## What you have to do:
Copy the stretch of lines from the start through the line containing "Reading left to right, extract", switching "chart" to "graph" and leaving everything else as it is.

## Records provided:

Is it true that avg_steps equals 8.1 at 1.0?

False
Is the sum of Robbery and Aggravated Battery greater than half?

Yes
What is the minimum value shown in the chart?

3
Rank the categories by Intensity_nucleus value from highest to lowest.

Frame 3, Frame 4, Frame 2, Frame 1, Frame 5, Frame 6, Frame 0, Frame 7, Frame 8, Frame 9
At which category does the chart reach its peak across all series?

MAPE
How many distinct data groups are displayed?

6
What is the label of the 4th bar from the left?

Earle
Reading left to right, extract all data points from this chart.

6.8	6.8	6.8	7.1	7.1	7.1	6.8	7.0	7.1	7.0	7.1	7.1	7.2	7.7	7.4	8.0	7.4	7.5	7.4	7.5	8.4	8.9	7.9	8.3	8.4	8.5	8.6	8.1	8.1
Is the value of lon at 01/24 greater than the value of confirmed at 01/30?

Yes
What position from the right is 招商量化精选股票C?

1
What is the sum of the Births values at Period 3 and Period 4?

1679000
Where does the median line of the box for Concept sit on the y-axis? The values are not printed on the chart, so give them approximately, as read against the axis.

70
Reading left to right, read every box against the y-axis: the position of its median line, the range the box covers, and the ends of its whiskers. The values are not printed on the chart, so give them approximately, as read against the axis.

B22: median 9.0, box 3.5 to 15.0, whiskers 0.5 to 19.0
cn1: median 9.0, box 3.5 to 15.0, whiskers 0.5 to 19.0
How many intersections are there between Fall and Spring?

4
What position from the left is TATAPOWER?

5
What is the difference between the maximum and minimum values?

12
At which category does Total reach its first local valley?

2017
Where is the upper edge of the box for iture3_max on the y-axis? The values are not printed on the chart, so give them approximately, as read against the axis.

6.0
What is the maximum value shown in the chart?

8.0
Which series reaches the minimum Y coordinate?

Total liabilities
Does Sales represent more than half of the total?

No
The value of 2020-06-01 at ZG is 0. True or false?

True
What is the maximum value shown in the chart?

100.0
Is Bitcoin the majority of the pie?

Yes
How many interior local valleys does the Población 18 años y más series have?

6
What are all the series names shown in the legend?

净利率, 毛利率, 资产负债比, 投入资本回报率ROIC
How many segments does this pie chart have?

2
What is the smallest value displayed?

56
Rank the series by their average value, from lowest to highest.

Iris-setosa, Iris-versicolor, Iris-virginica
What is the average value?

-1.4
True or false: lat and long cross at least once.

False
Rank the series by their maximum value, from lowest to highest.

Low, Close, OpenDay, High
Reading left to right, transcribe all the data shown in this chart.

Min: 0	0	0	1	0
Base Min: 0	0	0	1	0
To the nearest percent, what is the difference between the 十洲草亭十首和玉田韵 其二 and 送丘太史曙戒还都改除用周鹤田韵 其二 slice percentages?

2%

## Output for this task:
Is it true that avg_steps equals 8.1 at 1.0?

False
Is the sum of Robbery and Aggravated Battery greater than half?

Yes
What is the minimum value shown in the graph?

3
Rank the categories by Intensity_nucleus value from highest to lowest.

Frame 3, Frame 4, Frame 2, Frame 1, Frame 5, Frame 6, Frame 0, Frame 7, Frame 8, Frame 9
At which category does the graph reach its peak across all series?

MAPE
How many distinct data groups are displayed?

6
What is the label of the 4th bar from the left?

Earle
Reading left to right, extract all data points from this graph.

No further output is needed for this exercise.